The Outliers (The Outliers, #1)(41)



“Maybe that’s the police station,” I say, pointing.

I am relieved that we might be getting Cassie real help soon. But it’s a risk for me to go inside. After all, I am the crazy girl who stabbed a man in a diner bathroom. The girl whose therapist has already reported her as a danger to herself or others.

“What are we going to tell them?” Jasper asks as he pulls into a parking spot alongside the square, a little distance from the station. Like he’s still thinking we can guard Cassie’s secrets somehow.
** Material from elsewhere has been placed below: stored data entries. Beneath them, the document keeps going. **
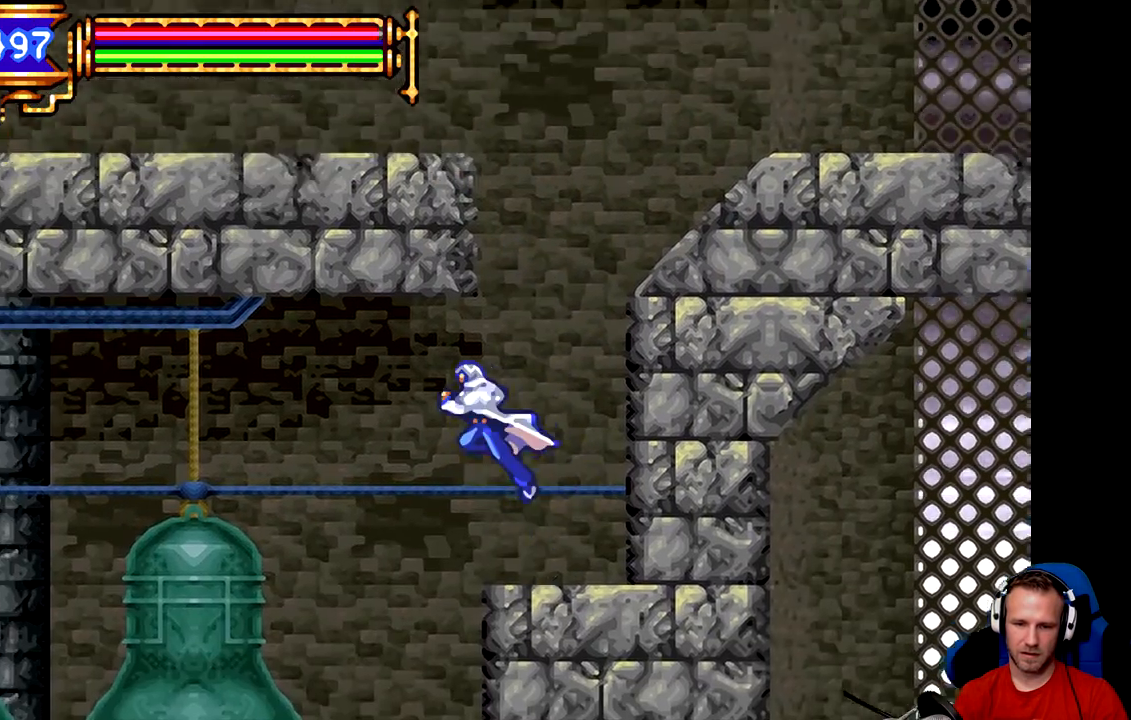
{"buttons": [], "left_stick": "left", "events": []}
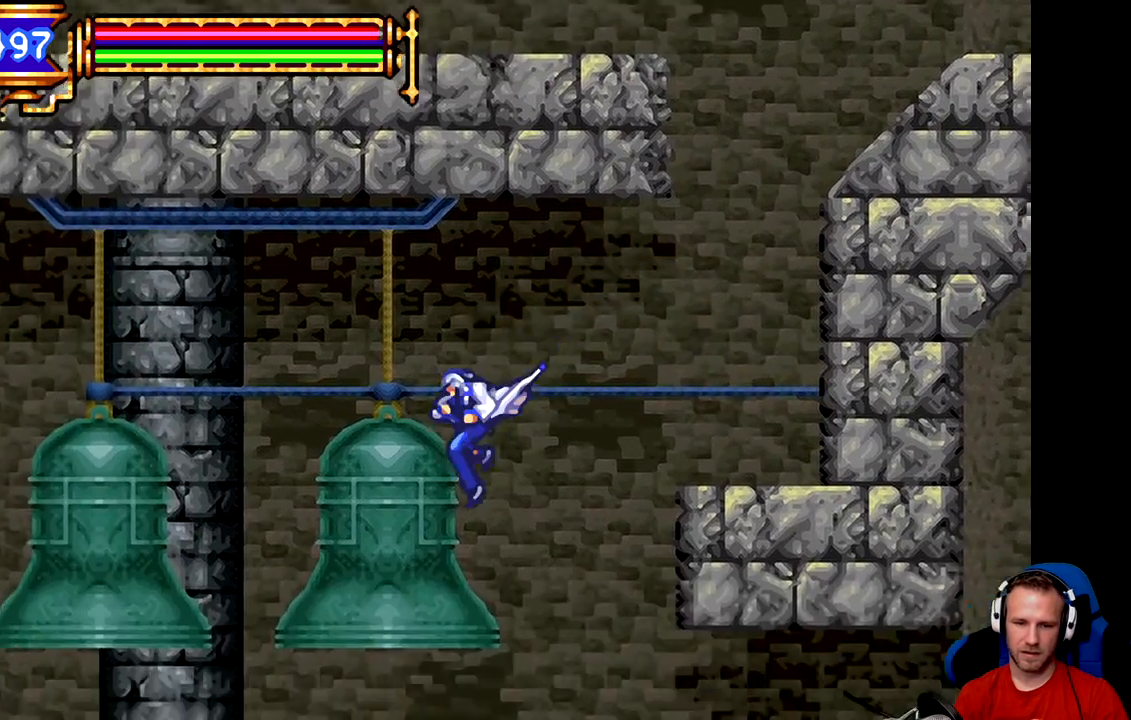
{"buttons": ["B"], "left_stick": "left", "events": [[284, "B", "down"]]}
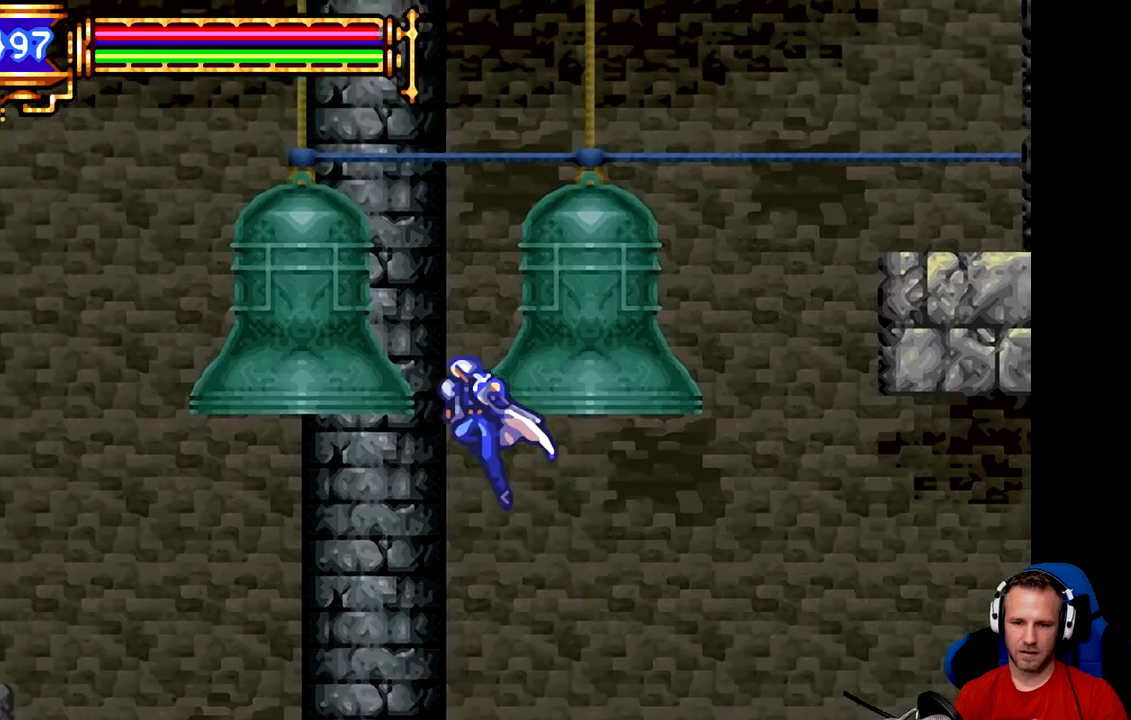
{"buttons": [], "left_stick": "center", "events": [[317, "B", "up"], [317, "left_stick", "center"]]}
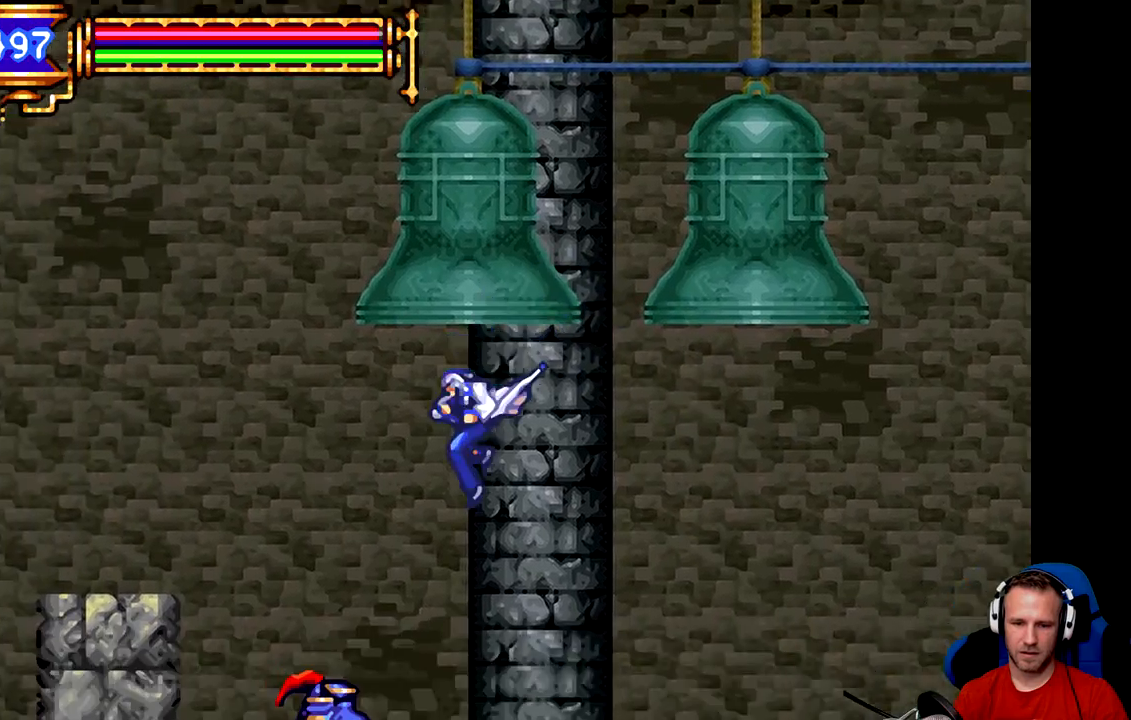
{"buttons": [], "left_stick": "center", "events": [[50, "left_stick", "right"], [234, "left_stick", "left"], [334, "A", "down"], [434, "A", "up"], [434, "left_stick", "center"]]}
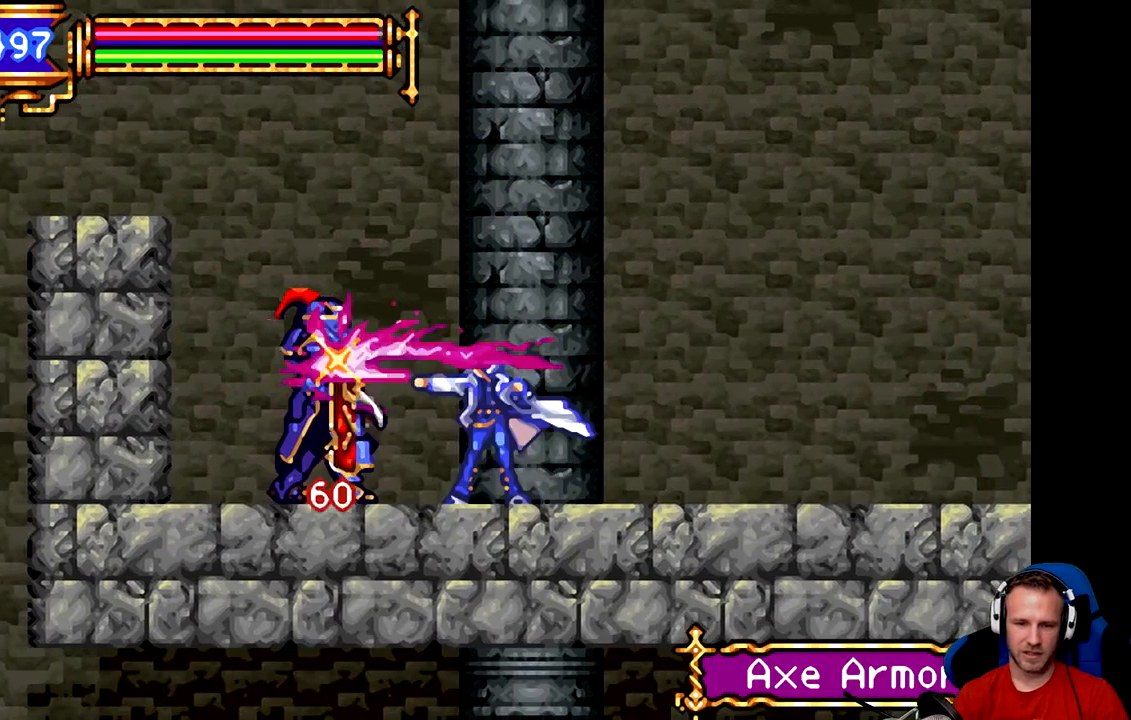
{"buttons": [], "left_stick": "left", "events": [[433, "left_stick", "left"]]}
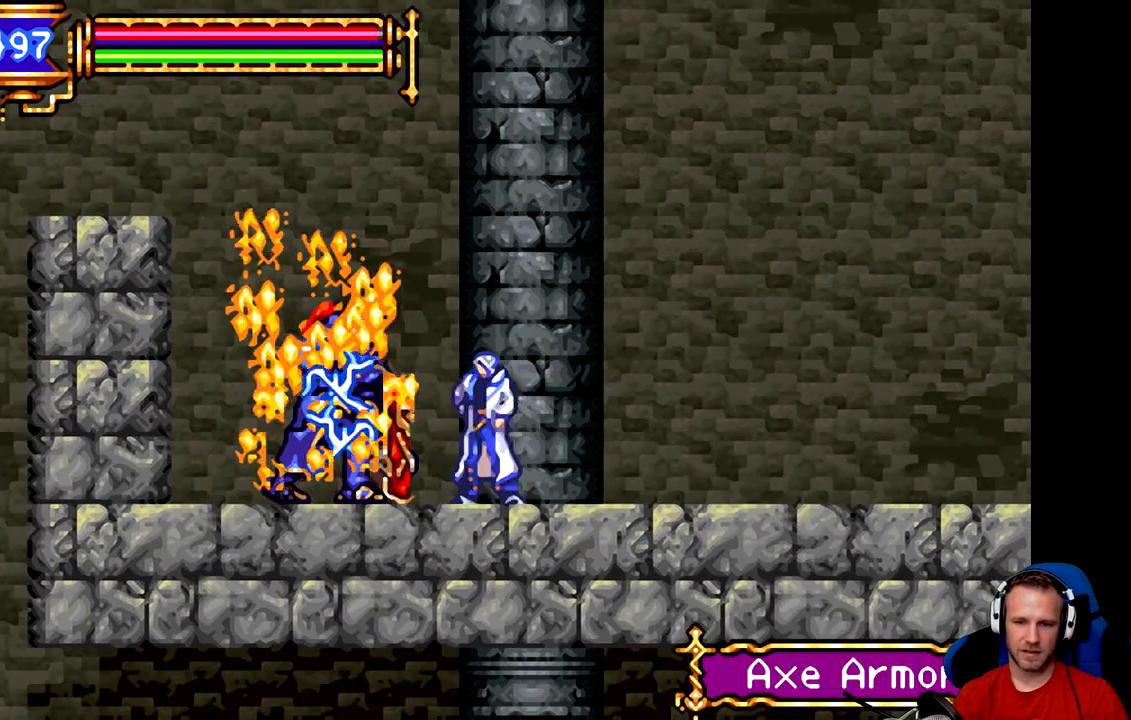
{"buttons": [], "left_stick": "left", "events": [[134, "B", "down"], [501, "B", "up"]]}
“Everything,” I say. But I can’t not warn Jasper about the rest because I’m ashamed. Not when it could affect him, too. “But there is something else. They already know about the diner. The knife. Doug.”

“Who knows?” Jasper asks. “How?”

“I’m not sure, but my dad mentioned it in his text. I guess the police must have made the connection. He sent them out looking for me because I’m ‘unstable.’” And maybe I can just leave it at that. “Anyway, you might get caught up in this—my—you might not want to come in. Just in case these police know about it too. I could tell them about Cassie on my own if you want.”

“Unstable?” Jasper looks totally confused. Almost offended, as he turns off the car. “Yeah, I’ll take my chances. You weren’t in that diner alone.”

The police station is brightly lit, but so small—just six metal desks in a single open room. There are three men sitting there, playing cards, when we walk in. Two look on the younger side, maybe late twenties. One is older than my dad, fifties maybe. They turn in our direction when we walk in, not startled or surprised. But also not particularly interested even though you’d think they would be—two teenage kids, walking in at eleven at night.

“We help you?” the older one calls, though he makes no move to get up from his card game. He has salt-and-pepper hair and looks puffy, like a football player whose muscles have gone soft. He makes a big show of squinting up at the clock on the wall. “You lost?”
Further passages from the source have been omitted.